= Leather & Lace Motorcycle Club =

Florida-based women's motorcycle club

Leather & Lace Motorcycle Club is an all-female motorcycle club that was formed in Florida in 1983. It is one of the first female motorcycle clubs with members throughout the United States, United Kingdom, and Canada. They bear "colors" of pink and black.
The club’s insignia is two flesh-colored women angels with upswept brown and gold wings facing one another. A golden banner, with the 1983 conception date of the club, connects the two angels together in unity. The words, Leather & Lace, is located above the angels. The word, Sisterhood or Forever, is below the angels, with the letters M.C. written in pink and placed on a black background to the right of the banner.

Meaning of the insignia: The two flesh-colored angels stand for the women and their femininity. The angels facing each other stand for their camaraderie. The upswept wings stand for freedom. The opposite colors of brown and gold in the wings say they are the same, yet they are individuals. The golden banner brings the angels together and is their common bond of sharing the wind.
"Leather" stands for the inner strength they possess as women and the physical strength they demonstrate in handling their motorcycles. "Lace" stands for their femininity, an important and intimate part of the Sisterhood.

The purpose of the club is to bring women together who have the common bond of riding. The goals of the club are to work together to better the future of all children, to promote the image of women motorcyclists through education and public enlightenment.

Leather & Lace MC began when a group of women riders wanted to help children. Initially, membership grew slowly due to the fact that in the early 1980s women riding motorcycles was not as acceptable as it is today.

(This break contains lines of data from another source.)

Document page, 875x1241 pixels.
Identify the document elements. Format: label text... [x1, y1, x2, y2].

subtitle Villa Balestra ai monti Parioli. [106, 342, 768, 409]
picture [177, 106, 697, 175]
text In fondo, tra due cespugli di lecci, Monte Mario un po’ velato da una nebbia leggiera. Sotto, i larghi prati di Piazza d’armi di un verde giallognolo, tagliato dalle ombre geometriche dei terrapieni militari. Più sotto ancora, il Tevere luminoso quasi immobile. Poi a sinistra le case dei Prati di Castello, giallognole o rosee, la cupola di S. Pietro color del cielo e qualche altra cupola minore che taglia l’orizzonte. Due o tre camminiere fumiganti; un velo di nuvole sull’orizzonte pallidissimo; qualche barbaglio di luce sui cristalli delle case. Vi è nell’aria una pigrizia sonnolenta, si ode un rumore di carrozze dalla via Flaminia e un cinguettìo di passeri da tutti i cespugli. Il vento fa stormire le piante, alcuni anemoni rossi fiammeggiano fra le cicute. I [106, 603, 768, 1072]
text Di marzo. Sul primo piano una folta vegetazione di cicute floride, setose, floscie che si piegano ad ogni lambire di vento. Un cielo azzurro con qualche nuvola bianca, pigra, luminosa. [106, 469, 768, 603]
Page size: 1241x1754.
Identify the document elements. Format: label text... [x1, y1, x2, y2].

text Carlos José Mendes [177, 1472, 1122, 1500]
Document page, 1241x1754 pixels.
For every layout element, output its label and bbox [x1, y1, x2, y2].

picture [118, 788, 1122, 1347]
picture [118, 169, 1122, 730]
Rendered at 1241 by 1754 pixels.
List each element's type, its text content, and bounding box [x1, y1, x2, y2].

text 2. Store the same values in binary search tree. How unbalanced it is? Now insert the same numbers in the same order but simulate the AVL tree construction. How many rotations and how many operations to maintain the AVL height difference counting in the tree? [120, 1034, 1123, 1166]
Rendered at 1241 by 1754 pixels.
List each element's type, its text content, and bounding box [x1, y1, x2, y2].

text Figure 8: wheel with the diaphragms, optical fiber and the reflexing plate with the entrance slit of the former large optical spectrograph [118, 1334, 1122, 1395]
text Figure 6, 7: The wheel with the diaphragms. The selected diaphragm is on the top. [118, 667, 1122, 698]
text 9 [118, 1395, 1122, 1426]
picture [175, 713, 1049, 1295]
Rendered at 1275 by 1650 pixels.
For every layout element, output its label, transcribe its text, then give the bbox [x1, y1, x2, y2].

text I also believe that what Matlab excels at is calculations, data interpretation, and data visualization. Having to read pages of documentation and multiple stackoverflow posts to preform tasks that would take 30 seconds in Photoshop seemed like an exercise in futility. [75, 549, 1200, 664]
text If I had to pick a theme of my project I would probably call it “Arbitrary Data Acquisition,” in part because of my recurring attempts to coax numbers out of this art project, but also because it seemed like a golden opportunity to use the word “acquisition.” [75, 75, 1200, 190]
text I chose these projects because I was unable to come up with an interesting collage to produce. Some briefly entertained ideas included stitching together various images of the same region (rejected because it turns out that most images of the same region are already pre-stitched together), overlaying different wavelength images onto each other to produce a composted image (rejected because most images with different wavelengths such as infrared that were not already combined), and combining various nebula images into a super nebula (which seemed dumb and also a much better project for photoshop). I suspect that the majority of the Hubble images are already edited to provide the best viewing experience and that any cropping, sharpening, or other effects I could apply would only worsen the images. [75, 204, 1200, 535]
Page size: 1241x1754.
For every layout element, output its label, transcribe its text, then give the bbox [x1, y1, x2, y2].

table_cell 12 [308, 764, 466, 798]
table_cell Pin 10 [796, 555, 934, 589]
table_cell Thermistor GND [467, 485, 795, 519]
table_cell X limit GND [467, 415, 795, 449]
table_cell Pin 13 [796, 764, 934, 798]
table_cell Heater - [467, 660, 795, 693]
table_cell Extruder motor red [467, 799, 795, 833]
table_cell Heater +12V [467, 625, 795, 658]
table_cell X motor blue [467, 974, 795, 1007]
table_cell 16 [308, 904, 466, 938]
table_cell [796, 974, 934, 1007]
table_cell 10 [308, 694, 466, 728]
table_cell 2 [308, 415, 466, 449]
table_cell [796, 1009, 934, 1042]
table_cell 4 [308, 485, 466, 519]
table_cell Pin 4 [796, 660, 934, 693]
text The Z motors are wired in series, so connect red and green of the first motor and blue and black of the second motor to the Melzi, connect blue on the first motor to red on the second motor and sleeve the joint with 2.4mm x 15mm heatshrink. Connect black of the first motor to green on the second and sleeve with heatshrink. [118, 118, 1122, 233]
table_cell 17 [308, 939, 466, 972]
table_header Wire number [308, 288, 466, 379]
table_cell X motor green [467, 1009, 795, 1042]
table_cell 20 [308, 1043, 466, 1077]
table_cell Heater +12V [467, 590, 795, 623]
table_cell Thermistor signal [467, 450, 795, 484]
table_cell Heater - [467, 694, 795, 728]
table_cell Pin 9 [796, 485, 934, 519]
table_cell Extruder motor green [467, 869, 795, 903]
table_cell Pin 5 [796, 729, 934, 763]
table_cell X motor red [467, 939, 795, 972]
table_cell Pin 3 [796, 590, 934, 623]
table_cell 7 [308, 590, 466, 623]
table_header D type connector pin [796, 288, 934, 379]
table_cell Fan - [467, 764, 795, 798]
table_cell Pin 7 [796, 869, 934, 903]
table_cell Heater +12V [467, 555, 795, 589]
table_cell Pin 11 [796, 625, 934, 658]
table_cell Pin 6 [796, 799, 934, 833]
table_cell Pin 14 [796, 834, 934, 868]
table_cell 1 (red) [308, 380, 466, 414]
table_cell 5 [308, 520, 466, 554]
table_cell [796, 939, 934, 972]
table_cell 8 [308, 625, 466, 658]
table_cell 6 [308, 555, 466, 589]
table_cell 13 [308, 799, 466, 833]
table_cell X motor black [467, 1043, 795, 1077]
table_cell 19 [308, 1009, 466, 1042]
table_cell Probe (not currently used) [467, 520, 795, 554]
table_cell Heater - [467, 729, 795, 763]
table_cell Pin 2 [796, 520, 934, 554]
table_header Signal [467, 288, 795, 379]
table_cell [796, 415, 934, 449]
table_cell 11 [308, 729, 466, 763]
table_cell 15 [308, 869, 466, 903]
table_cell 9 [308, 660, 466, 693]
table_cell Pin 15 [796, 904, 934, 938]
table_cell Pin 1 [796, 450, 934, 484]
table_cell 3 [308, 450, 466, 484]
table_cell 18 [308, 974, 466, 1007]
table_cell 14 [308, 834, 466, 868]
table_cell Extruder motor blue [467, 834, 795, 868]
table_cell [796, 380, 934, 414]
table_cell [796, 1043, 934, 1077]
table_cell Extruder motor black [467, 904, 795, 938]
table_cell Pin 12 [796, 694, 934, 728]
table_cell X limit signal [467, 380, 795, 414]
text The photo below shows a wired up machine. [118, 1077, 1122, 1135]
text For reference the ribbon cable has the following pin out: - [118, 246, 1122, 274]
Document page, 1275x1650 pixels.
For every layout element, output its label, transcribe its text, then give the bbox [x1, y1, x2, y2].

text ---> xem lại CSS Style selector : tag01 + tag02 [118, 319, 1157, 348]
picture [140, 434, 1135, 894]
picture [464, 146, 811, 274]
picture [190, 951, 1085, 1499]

Jennifer Chaffin, founder and President, started Leather & Lace MC in 1983. Chaffin’s goal was that an all-women motorcycle club will set a peaceful example for the warring men’s motorcycle (1%) clubs.
Through charitable activities and involvement with their communities, Leather & Lace MC members insure the quality of life for all children, their communities in which they live and work, and, increase the public’s awareness concerning motorcycles and motorcyclists.